= List of Israeli films of the 1960s =

A list of films produced in Israel in the 1960s.

== Overview ==
Israeli cinema gained more popularity with the decision to grant tax refunds on the purchase of theater tickets, which initiated the production of Israeli films by commercial companies, expecting a reasonable return on their investment and gain in profits. Menahem Golan, Ephraim Kishon, and Uri Zohar were the most prominent and active Israeli movie makers during the 1960s.

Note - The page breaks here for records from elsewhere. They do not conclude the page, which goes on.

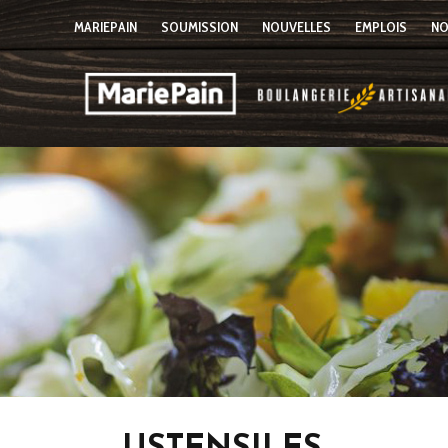
MARIEPAIN
SOUMISSION
NOUVELLES
EMPLOIS
NO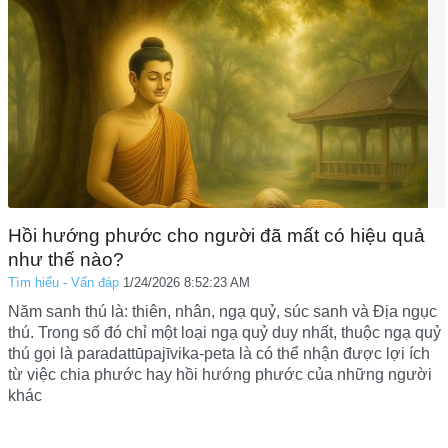
Hồi hướng phước cho người đã mất có hiệu quả
như thế nào?
Tìm hiểu - Vấn đáp
1/24/2026 8:52:23 AM
Năm sanh thú là: thiên, nhân, ngạ quỷ, súc sanh và Địa ngục
thú. Trong số đó chỉ một loại ngạ quỷ duy nhất, thuộc ngạ quỷ
thú gọi là paradattūpajīvika-peta là có thể nhận được lợi ích
từ việc chia phước hay hồi hướng phước của những người
khác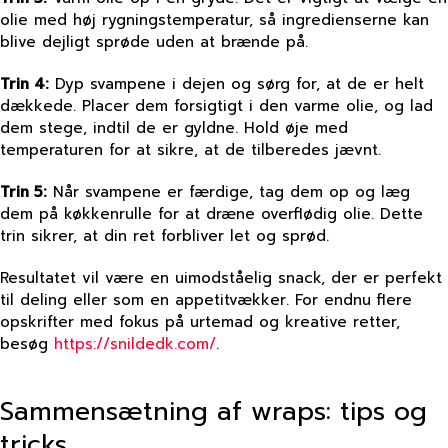
olie med høj rygningstemperatur, så ingredienserne kan
blive dejligt sprøde uden at brænde på.
Trin 4:
Dyp svampene i dejen og sørg for, at de er helt
dækkede. Placer dem forsigtigt i den varme olie, og lad
dem stege, indtil de er gyldne. Hold øje med
temperaturen for at sikre, at de tilberedes jævnt.
Trin 5:
Når svampene er færdige, tag dem op og læg
dem på køkkenrulle for at dræne overflødig olie. Dette
trin sikrer, at din ret forbliver let og sprød.
Resultatet vil være en uimodståelig snack, der er perfekt
til deling eller som en appetitvækker. For endnu flere
opskrifter med fokus på urtemad og kreative retter,
besøg
https://snildedk.com/
.
Sammensætning af wraps: tips og
tricks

The Israeli films during the 1960s dealt with the misunderstanding between the Jews that came from the Middle East, and the Jews that came from Europe. One of these films was Fortuna (פורטונה) which was directed by Menahem Golan; however, it didn't fully utilize the conflict yet and still continued to have plot lines and characters which originated in the 1950s. The films from the 1950s evolved into the "main genre" films: popular and commercial films which were compatible with the ideological optimism and happiness to finally have a country that these times are mostly remembered for. At the same time, two different genres evolved, which had different artistic and ideological styles. The first Bourekas film was Sallah Shabati which was produced by Ephraim Kishon in 1964. Correspondingly, in 1965 Uri Zohar produced the film Hole in the Moon which was the first in the "New sensitivity" film movement which sought to bring the Israeli film features which were taken from the highest quality European cinema, particularly the French New Wave films. These two genres fully evolved during the 1970s.